By relying on random genetic mutations to create many different versions of a single enzyme, a scientist doesn't have to know ahead of time which specific mutation will create the desired result.

"It was an important conceptual approach," said Harvey Blanch, a professor of biochemical engineering at the University of California, Berkeley who was Arnold's thesis adviser there. "By doing what nature does, you can get the job done much more quickly."

Arnold's colleague Dave Tirrell, a professor of chemistry and chemical engineering at Caltech, put it this way: "She taught enzymes to do things no self-respecting enzyme would do."

Arnold was not the first person to ever conceive of directed evolution, but she was the first to show that it works and has developed the idea more fully than anyone else, Tirrell said.

Her work has been used to create biofuels, make more effective pharmaceuticals and even create more environmentally friendly detergents.

In 2016, her lab created enzymes that can form silicon-carbon bonds, a chemical reaction that doesn't exist in nature.

The work could open the door to new kinds of organic chemistry and drug development. Scientists are also hopeful that it can help them investigate essential mysteries, such as whether extraterrestrial life could be based on silicon instead of carbon.

"I think we are just at the start of what's possible with directed evolution," said Sara Snogerup Linse, a member of the Nobel Committee for Chemistry.

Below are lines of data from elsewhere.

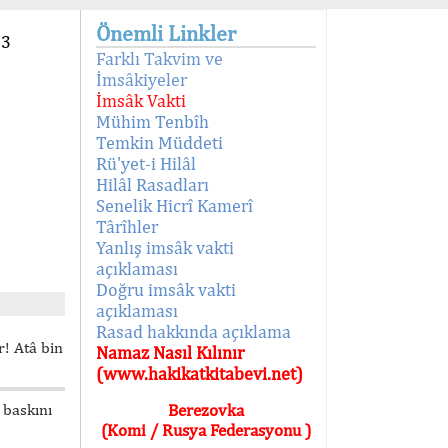
Önemli Linkler
93
Farklı Takvim ve
İmsâkiyeler
İmsâk Vakti
Mühim Tenbîh
Temkin Müddeti
Rü'yet-i Hilâl
Hilâl Rasadları
Senelik Hicrî Kamerî
Târîhler
Yanlış imsâk vakti
açıklaması
Doğru imsâk vakti
açıklaması
Rasad hakkında açıklama
! Atâ bin
Namaz Nasıl Kılınır
(www.hakikatkitabevi.net)
 baskını
Berezovka
(Komi / Rusya Federasyonu )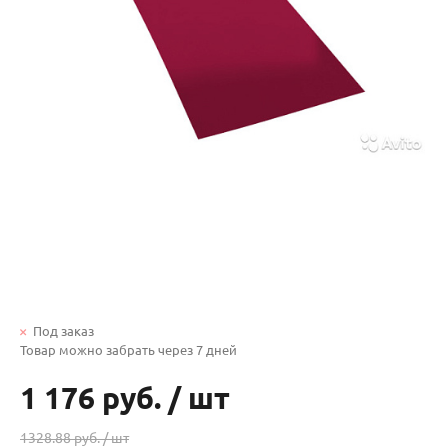
Под заказ
Товар можно забрать через 7 дней
1 176 руб.
/
шт
1328.88 руб. /
шт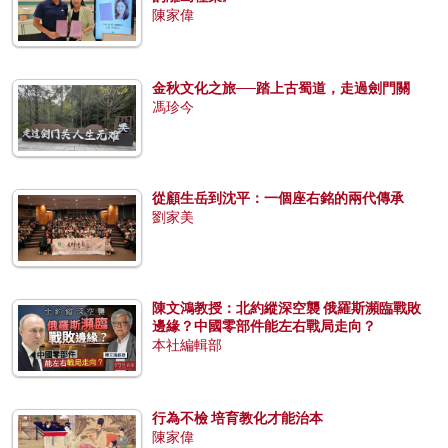
陳家偉
金秋文化之旅──踏上古蜀道，走過劍門關
馮珍今
從顧生岳到沈平：一個座右銘的兩代傳承
劉家美
陳文鴻教授：北約縱深空襲 俄羅斯瀕臨戰敗
邊緣？中國零部件能左右戰局走向？
本社編輯部
行為不檢 培育教化才能治本
陳家偉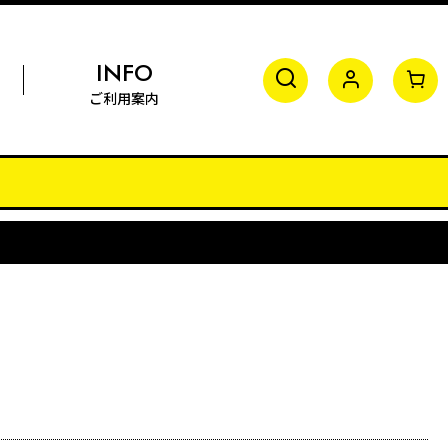
INFO
ご利用案内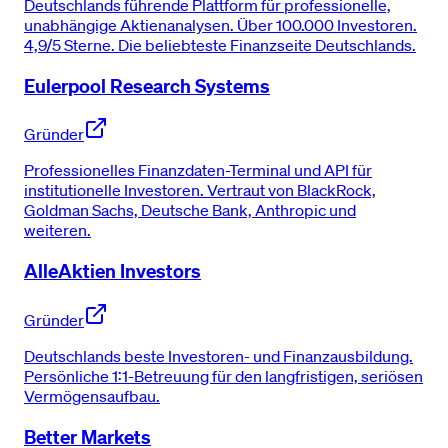
Deutschlands führende Plattform für professionelle,
unabhängige Aktienanalysen. Über 100.000 Investoren.
4,9/5 Sterne. Die beliebteste Finanzseite Deutschlands.
Eulerpool Research Systems
Gründer
Professionelles Finanzdaten-Terminal und API für
institutionelle Investoren. Vertraut von BlackRock,
Goldman Sachs, Deutsche Bank, Anthropic und
weiteren.
AlleAktien Investors
Gründer
Deutschlands beste Investoren- und Finanzausbildung.
Persönliche 1:1-Betreuung für den langfristigen, seriösen
Vermögensaufbau.
Better Markets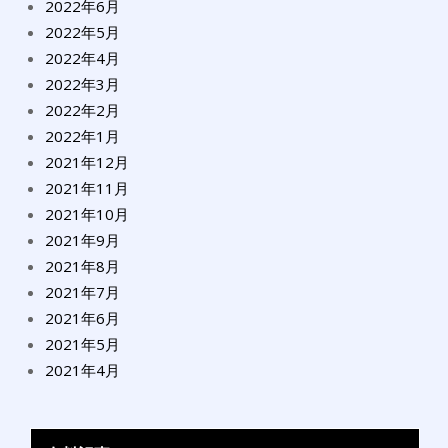
2022年6月
2022年5月
2022年4月
2022年3月
2022年2月
2022年1月
2021年12月
2021年11月
2021年10月
2021年9月
2021年8月
2021年7月
2021年6月
2021年5月
2021年4月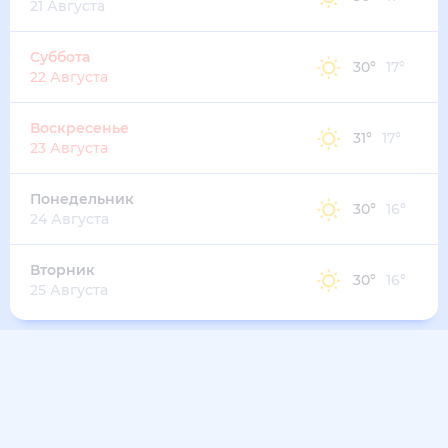
21 Августа
Суббота
30
°
17
°
22 Августа
Воскресенье
31
°
17
°
23 Августа
Понедельник
30
°
16
°
24 Августа
Вторник
30
°
16
°
25 Августа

Smith and Winter used a different approach that was geared to other kinds of proteins.

Smith's idea was to get bacteriophages to do some of the work for him. Bacteriophages, or simply phages, are viruses that infect bacteria. Their DNA is on the inside, and the proteins it codes for appear on the outside.

Smith took advantage of this situation by inserting gene fragments into a phage, then checking to see which proteins appeared. In essence, he got the phage to identify useful pieces of DNA.

Winter embraced this technique -- which came to be known as "phage display" -- and used it to create antibodies that could function as drugs.

Antibodies are proteins that attach themselves to viruses, bacteria and other foreign substances so that the body's immune system can target them for destruction. Winter set out to engineer antibodies that could attach to other targets the body should destroy, like cancer cells.

With directed evolution, Winter created many generations of antibodies, each time introducing new mutations and then selecting the ones that did the best job of attaching to its intended target.

This is how Winter and his colleagues created the antibody adalimumab, better known as the rheumatoid arthritis drug Humira. It binds to a protein that normally causes inflammation, neutralizing it in the process.

Other antibody drugs developed through this technique have been approved as treatments for lupus, cancer and the toxin that causes anthrax. An antibody designed to fight Alzheimer's disease is now being tested in clinical trials.